Candice spit, “Slut,” but I took it she meant her sister and not me.

At that moment, I did not think I would make it through the whole afternoon. The key was to keep busy and not sit down.

So I went straight out to the kitchen to prepare some food that I had brought with me. It was one of my tricks to tolerating these events: preparing food, working. It kept me occupied and away from the TV-induced silence. Infiltrating Eileen’s kitchen was never easy and she gave me her customary sideways grimace and shrugged when I said cheerily, “Brought some nibbles, Eileen— do you mind?”

I took as long as I could. There was sports on TV, and I could hear the men calling out occasional shouts of encouragement or abuse.

I worked as slowly as I could and took forty-five minutes to pile the soda bread with tomato chutney, shredded Parma ham, crumbled goat’s cheese, and a drizzle of aged balsamic dressing. Eileen didn’t turn to me once while I was working, out of curiosity or encouragement. She just kept shaking her bags of frozen hors d’oeuvres onto foil trays.

Holding on to my forced good humor as hard as I could, I started to work the room with my tray of canapés. Dan grabbed one and stuffed it into his mouth without moving his eyes from the TV; Sarah giggled a profuse “thank you,” but looked uncertain as how to handle this alien concoction; her husband took one and put it to one side. But—surprise, surprise—it was Shirley who finally caused me to snap.

“Oh no,” she said, pushing me away with her palm as if I were a waitress, “I hate that lumpy Irish bread.”

If I was looking for a person to bury in my displaced anger, I could not have found a more deserving candidate than Shirley Mullins.
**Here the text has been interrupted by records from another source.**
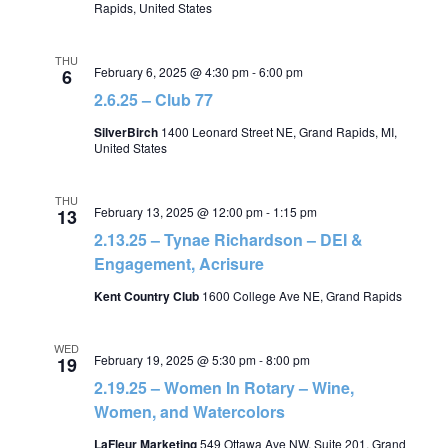
Rapids, United States
THU
February 6, 2025 @ 4:30 pm
-
6:00 pm
6
2.6.25 – Club 77
SilverBirch
1400 Leonard Street NE, Grand Rapids, MI,
United States
THU
February 13, 2025 @ 12:00 pm
-
1:15 pm
13
2.13.25 – Tynae Richardson – DEI &
Engagement, Acrisure
Kent Country Club
1600 College Ave NE, Grand Rapids
WED
February 19, 2025 @ 5:30 pm
-
8:00 pm
19
2.19.25 – Women In Rotary – Wine,
Women, and Watercolors
LaFleur Marketing
549 Ottawa Ave NW, Suite 201, Grand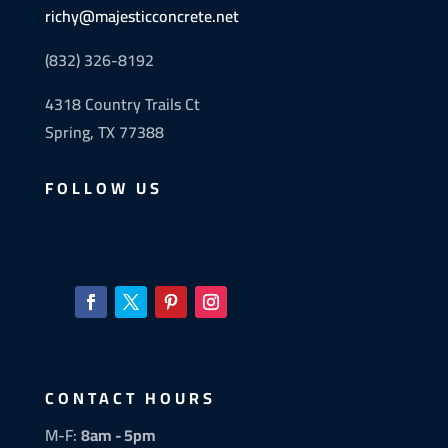
richy@majesticconcrete.net
(832) 326-8192
4318 Country Trails Ct
Spring, TX 77388
FOLLOW US
CONTACT HOURS
M-F:
8am - 5pm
It was as if every slight I had ever received in my lifetime, from the cool girls at school laughing at my tie-dyed pants to a bad review three years ago, had all pooled together with my doubts about Dan and my reservations about his family. All those nasty little niggling gnomes I had been trying to keep under wraps had got dressed up in their loudest, fanciest gear and were holding a carnival.
IT

S PAYBACK TIME
! their banner read, and so I let rip.

I can’t remember exactly what I said, but I could make a fairly accurate guess based on what had been simmering away in my head all afternoon. The starting point was calling Shirley a stupid slut and accusing her of coming on to Dan. I don’t know where that came from; I certainly hadn’t thought it was something that bothered me sufficiently to lose my cool like that. I threw the tray of canapés on the floor, declaring the assembled group “unappre-ciative ignoramuses.” When I caught sight of myself losing it in front of relative strangers and three actual ones, I resorted to a teenage tantrum, shouted, “Oh piss off!,” grabbed my bag from the table, and stormed out of the house.